Hertha BSC. Artur Wichniarek ocenił Krzysztofa Piątka. "Zapracował na tę szansę, to jego zasługa"

Artur Wichniarek ocenił Krzysztofa Piątka. "Zapracował na tę szansę, to jego zasługa"
Screen z TV
Hertha Berlin w sobotę przegrała pierwszy mecz pod wodzą Bruno Labbadii. W drugiej połowie na boisku pojawił się Krzysztof Piątek. Polak nie zdobył gola, ale w każdym spotkaniu dostaje od szkoleniowca więcej minut. Artur Wichniarek przewiduje utrzymanie tej tendencji.
Odkąd Bruno Labbadia został szkoleniowcem Herthy Berlin, Krzysztof Piątek nie ma miejsca w pierwszym składzie drużyny. Podstawowym napastnikiem stał się doświadczony Vedad Ibisević. Polak jest rezerwowym, ale po wejściach z ławki zdobył dwa gole.
Dalsza część tekstu pod wideo
W niedzielnym programie "Cafe Futbol" Artur Wichniarek ocenił postawę reprezentanta Polski. Były piłkarz komplementował Piątka za ostatnie spotkania. Jego zdaniem snajper znajdzie się w końcówce sezonu w wyjściowej jedenastce.
- Krzysiek dostaje coraz więcej szans, ale na te okazje sobie zapracował. Pierwszą bramkę strzelił z rzutu karnego i wszyscy mówili, że każdy by to wykorzystał. Kto grał w piłkę, ten wie, iż tak nie jest. Następny mecz i kolejna bramka – to też jest jego zasługa. Wchodząc na boisko pokazuje, że daje coś zespołowi. Niejednokrotnie udowadniał to również w reprezentacji - twierdzi Wichniarek.

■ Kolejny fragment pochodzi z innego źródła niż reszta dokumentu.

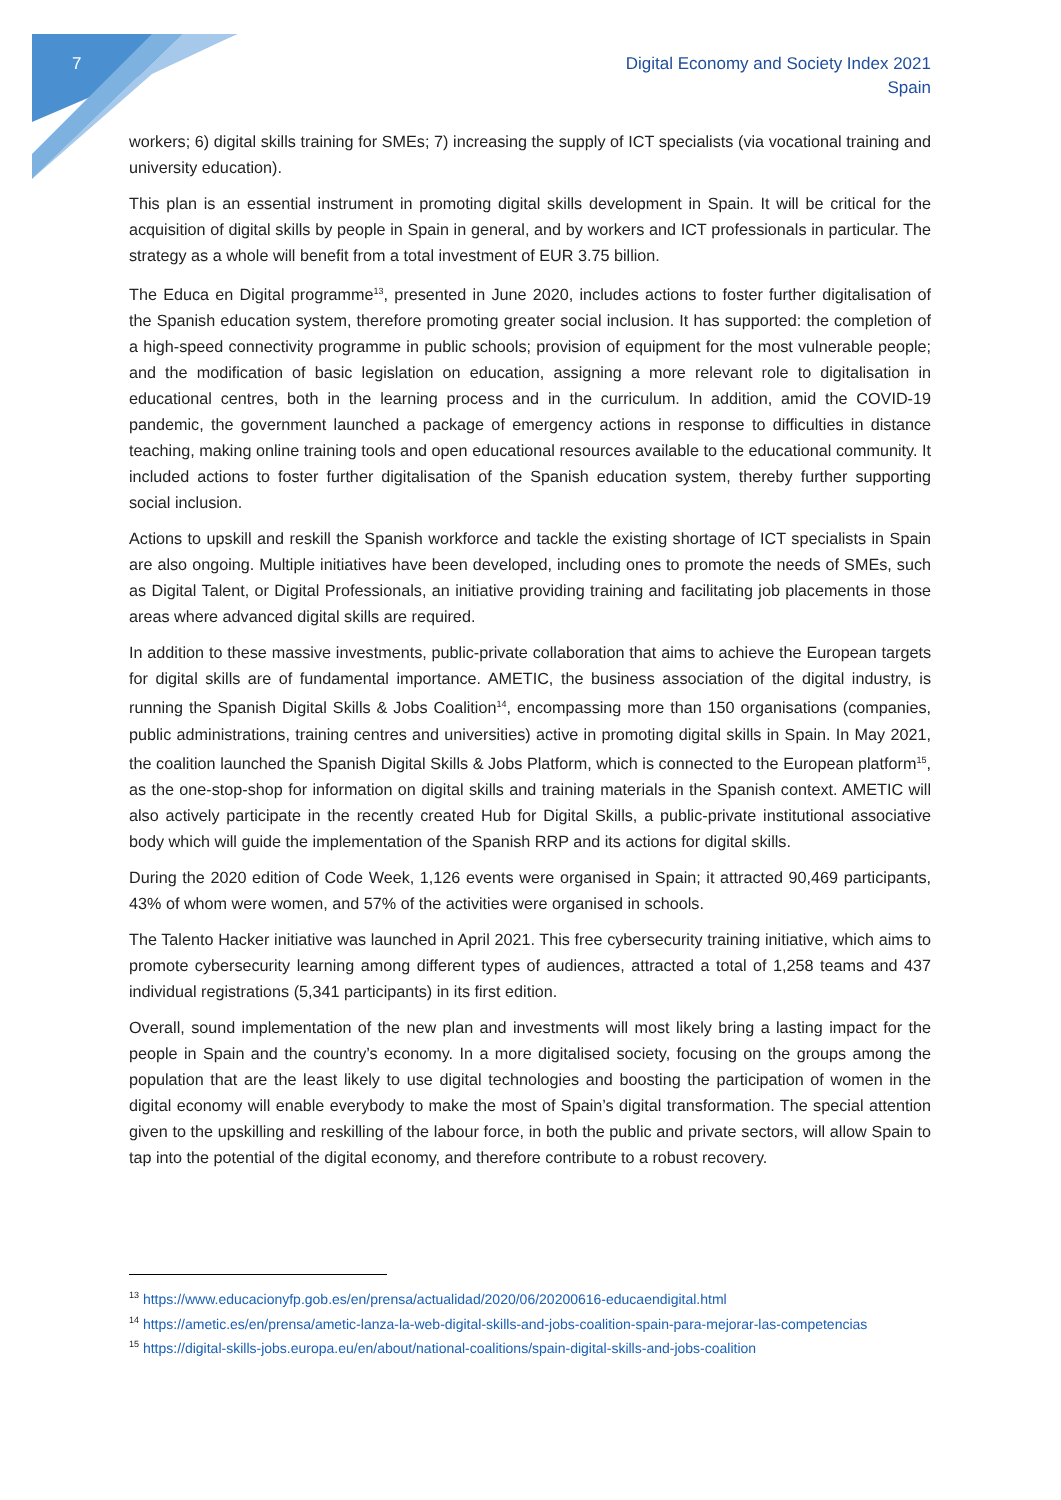7
Digital Economy and Society Index 2021
Spain
workers; 6) digital skills training for SMEs; 7) increasing the supply of ICT specialists (via vocational training and university education).
This plan is an essential instrument in promoting digital skills development in Spain. It will be critical for the acquisition of digital skills by people in Spain in general, and by workers and ICT professionals in particular. The strategy as a whole will benefit from a total investment of EUR 3.75 billion.
The Educa en Digital programme<sup>13</sup>, presented in June 2020, includes actions to foster further digitalisation of the Spanish education system, therefore promoting greater social inclusion. It has supported: the completion of a high-speed connectivity programme in public schools; provision of equipment for the most vulnerable people; and the modification of basic legislation on education, assigning a more relevant role to digitalisation in educational centres, both in the learning process and in the curriculum. In addition, amid the COVID-19 pandemic, the government launched a package of emergency actions in response to difficulties in distance teaching, making online training tools and open educational resources available to the educational community. It included actions to foster further digitalisation of the Spanish education system, thereby further supporting social inclusion.
Actions to upskill and reskill the Spanish workforce and tackle the existing shortage of ICT specialists in Spain are also ongoing. Multiple initiatives have been developed, including ones to promote the needs of SMEs, such as Digital Talent, or Digital Professionals, an initiative providing training and facilitating job placements in those areas where advanced digital skills are required.
In addition to these massive investments, public-private collaboration that aims to achieve the European targets for digital skills are of fundamental importance. AMETIC, the business association of the digital industry, is running the Spanish Digital Skills & Jobs Coalition<sup>14</sup>, encompassing more than 150 organisations (companies, public administrations, training centres and universities) active in promoting digital skills in Spain. In May 2021, the coalition launched the Spanish Digital Skills & Jobs Platform, which is connected to the European platform<sup>15</sup>, as the one-stop-shop for information on digital skills and training materials in the Spanish context. AMETIC will also actively participate in the recently created Hub for Digital Skills, a public-private institutional associative body which will guide the implementation of the Spanish RRP and its actions for digital skills.
During the 2020 edition of Code Week, 1,126 events were organised in Spain; it attracted 90,469 participants, 43% of whom were women, and 57% of the activities were organised in schools.
The Talento Hacker initiative was launched in April 2021. This free cybersecurity training initiative, which aims to promote cybersecurity learning among different types of audiences, attracted a total of 1,258 teams and 437 individual registrations (5,341 participants) in its first edition.
Overall, sound implementation of the new plan and investments will most likely bring a lasting impact for the people in Spain and the country’s economy. In a more digitalised society, focusing on the groups among the population that are the least likely to use digital technologies and boosting the participation of women in the digital economy will enable everybody to make the most of Spain’s digital transformation. The special attention given to the upskilling and reskilling of the labour force, in both the public and private sectors, will allow Spain to tap into the potential of the digital economy, and therefore contribute to a robust recovery.
<sup>13</sup> https://www.educacionyfp.gob.es/en/prensa/actualidad/2020/06/20200616-educaendigital.html
<sup>14</sup> https://ametic.es/en/prensa/ametic-lanza-la-web-digital-skills-and-jobs-coalition-spain-para-mejorar-las-competencias
<sup>15</sup> https://digital-skills-jobs.europa.eu/en/about/national-coalitions/spain-digital-skills-and-jobs-coalition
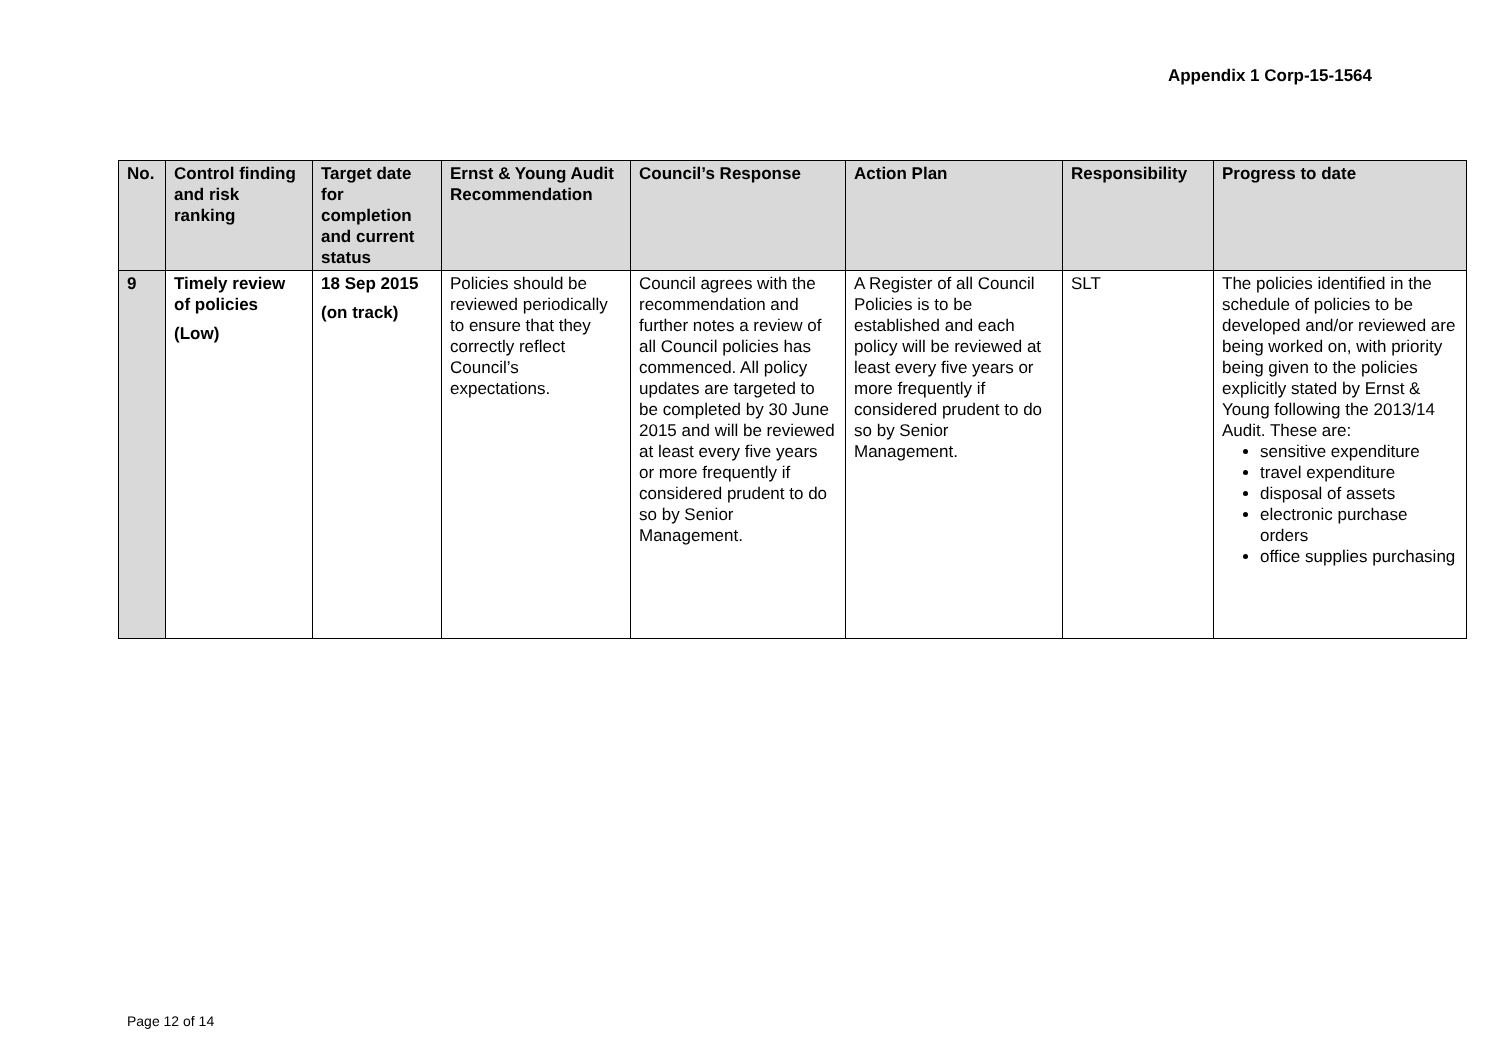Appendix 1 Corp-15-1564
| No. | Control finding and risk ranking | Target date for completion and current status | Ernst & Young Audit Recommendation | Council’s Response | Action Plan | Responsibility | Progress to date |
| --- | --- | --- | --- | --- | --- | --- | --- |
| 9 | Timely review of policies (Low) | 18 Sep 2015 (on track) | Policies should be reviewed periodically to ensure that they correctly reflect Council’s expectations. | Council agrees with the recommendation and further notes a review of all Council policies has commenced. All policy updates are targeted to be completed by 30 June 2015 and will be reviewed at least every five years or more frequently if considered prudent to do so by Senior Management. | A Register of all Council Policies is to be established and each policy will be reviewed at least every five years or more frequently if considered prudent to do so by Senior Management. | SLT | The policies identified in the schedule of policies to be developed and/or reviewed are being worked on, with priority being given to the policies explicitly stated by Ernst & Young following the 2013/14 Audit. These are: sensitive expenditure travel expenditure disposal of assets electronic purchase orders office supplies purchasing |
Page 12 of 14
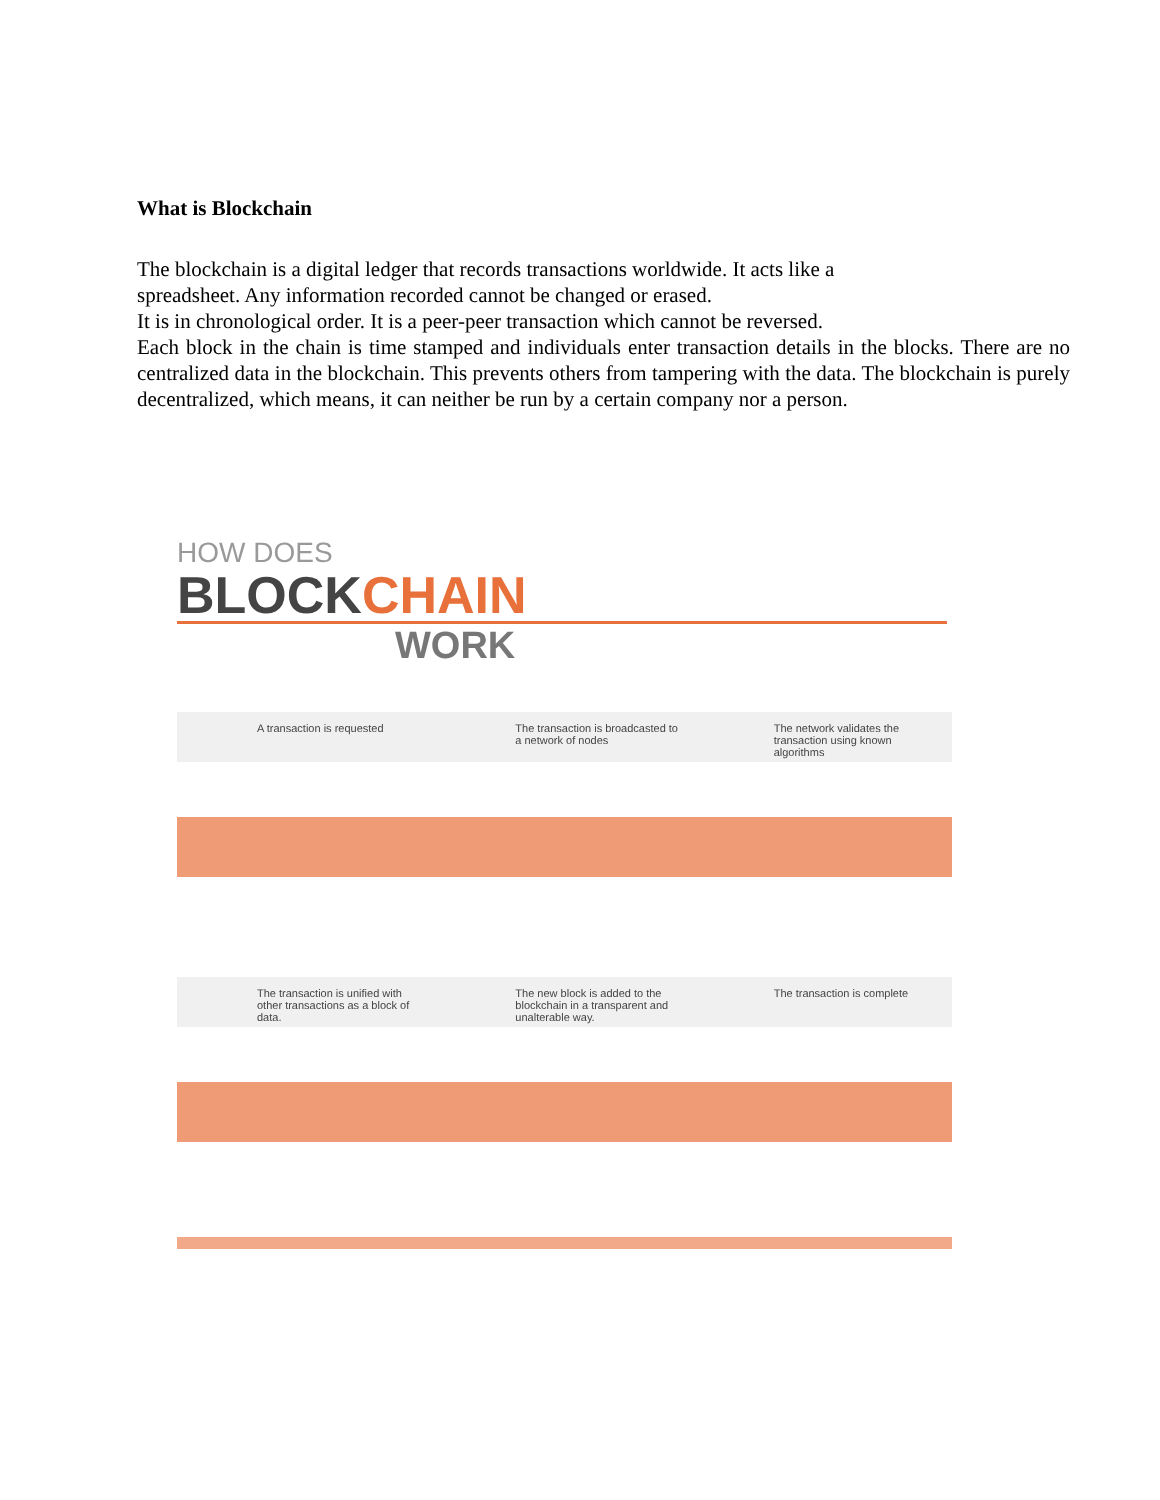What is Blockchain
The blockchain is a digital ledger that records transactions worldwide. It acts like a
spreadsheet. Any information recorded cannot be changed or erased.
It is in chronological order. It is a peer-peer transaction which cannot be reversed.
Each block in the chain is time stamped and individuals enter transaction details in the blocks. There are no centralized data in the blockchain. This prevents others from tampering with the data. The blockchain is purely decentralized, which means, it can neither be run by a certain company nor a person.
HOW DOES
BLOCKCHAIN
WORK
A transaction is requested The transaction is broadcasted to a network of nodes
The network validates the transaction using known algorithms
The transaction is unified with other transactions as a block of data.
The new block is added to the blockchain in a transparent and unalterable way.
The transaction is complete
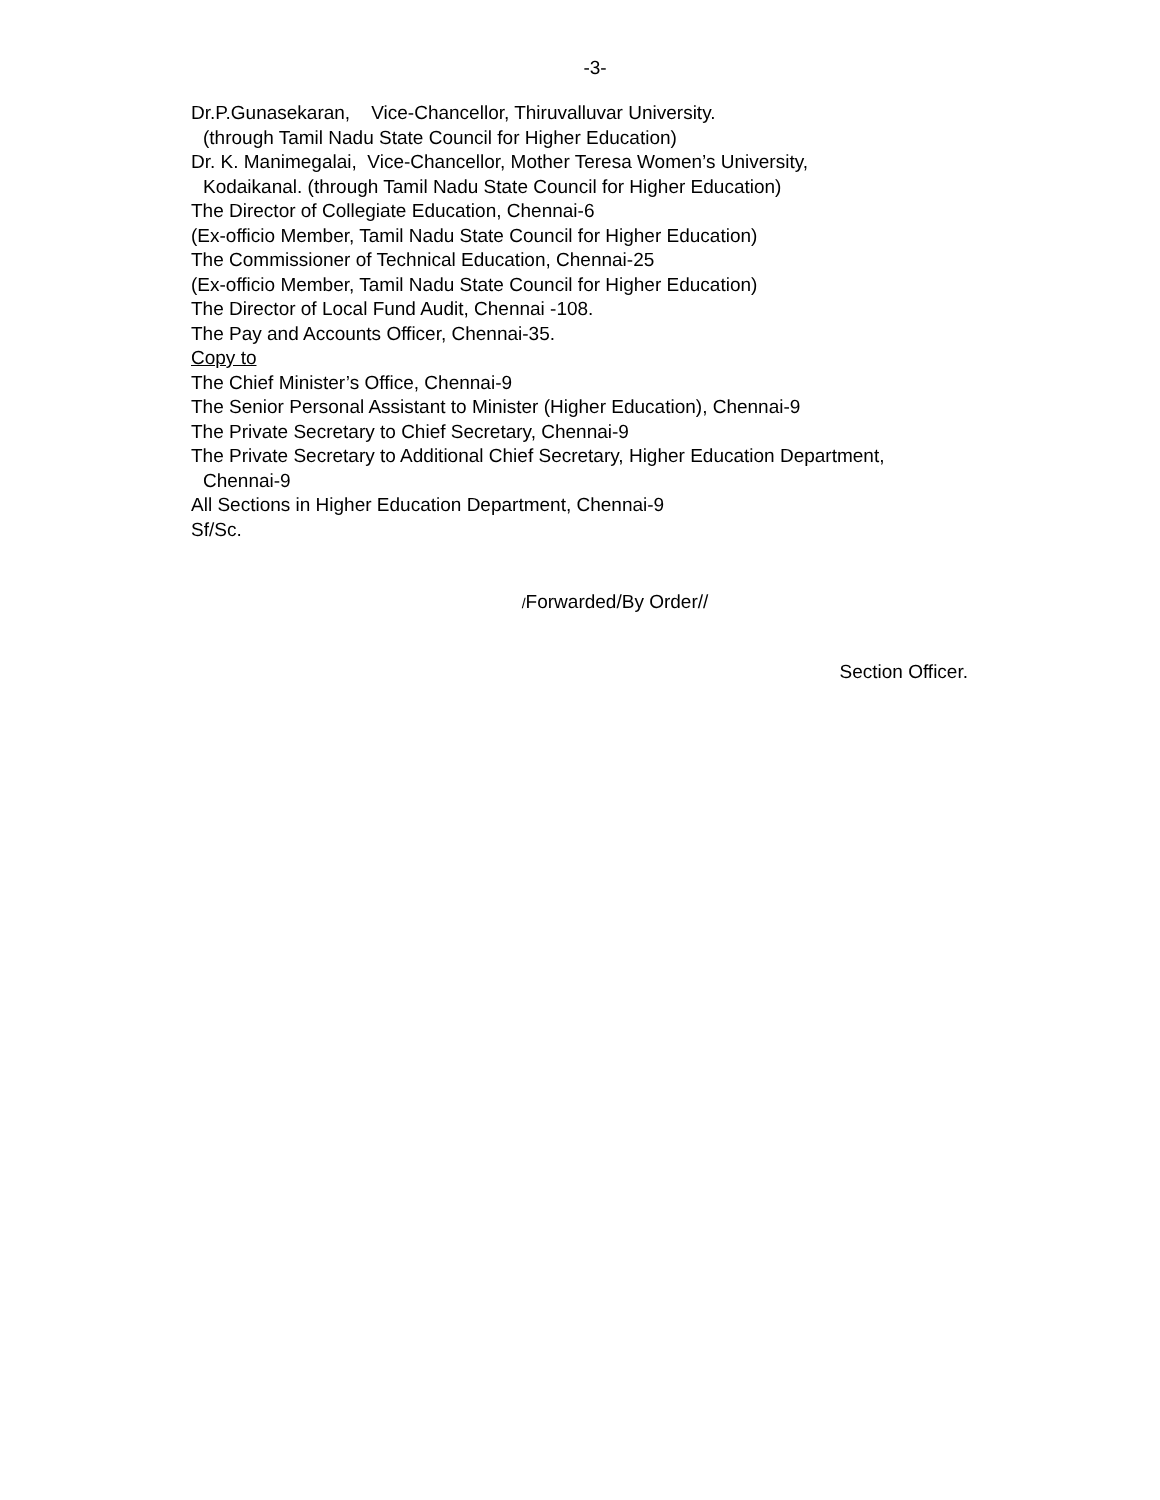-3-
Dr.P.Gunasekaran, Vice-Chancellor, Thiruvalluvar University.
(through Tamil Nadu State Council for Higher Education)
Dr. K. Manimegalai, Vice-Chancellor, Mother Teresa Women’s University,
Kodaikanal. (through Tamil Nadu State Council for Higher Education)
The Director of Collegiate Education, Chennai-6
(Ex-officio Member, Tamil Nadu State Council for Higher Education)
The Commissioner of Technical Education, Chennai-25
(Ex-officio Member, Tamil Nadu State Council for Higher Education)
The Director of Local Fund Audit, Chennai -108.
The Pay and Accounts Officer, Chennai-35.
Copy to
The Chief Minister’s Office, Chennai-9
The Senior Personal Assistant to Minister (Higher Education), Chennai-9
The Private Secretary to Chief Secretary, Chennai-9
The Private Secretary to Additional Chief Secretary, Higher Education Department,
Chennai-9
All Sections in Higher Education Department, Chennai-9
Sf/Sc.
/Forwarded/By Order//
Section Officer.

- Musi czekać na swoją szansę. Ibisević miał bardzo dobry start, ale teraz gra coraz słabiej. To już nie jest zawodnik, który daje taką jakość, jak w pierwszych dwóch spotkaniach. Jeżeli Krzysiek będzie dalej na niego naciskał, to będzie dostawał coraz więcej szans. Hertha jest już pewna utrzymania i Bruno Labbadia będzie chciał przejrzeć kadrę zespołu w kontekście kolejnego sezonu - uważa.
Wichniarek odniósł się także do Roberta Lewandowskiego. Snajper Bayernu Monachium ma już na koncie 30 goli w tym sezonie Bundesligi. Ze względu na nadmiar żółtych kartek nie zagra jednak w kolejnym spotkaniu z Borussią Moenchengladbach.
- O Robercie można mówić w samych superlatywach, bije kolejne rekordy. Wyrównanie osiągnięcia Gerda Muellera byłoby ukoronowaniem jego kariery w Bundeslidze. Przez żółtą kartkę zostały mu tylko trzy kolejki i pewnie tego nie zrobi. On na początku nie był w optymalnej formie fizycznej. Teraz rozpędził się tak samo, jak cały Bayern. Bayer Leverkusen postawił wysoko poprzeczkę rywalom, ale monachijczycy zmierzają po kolejne mistrzostwo. Tak długo utrzymywać się w tak dobrej dyspozycji, to jest naprawdę wielka klasa - zakończył Wichniarek.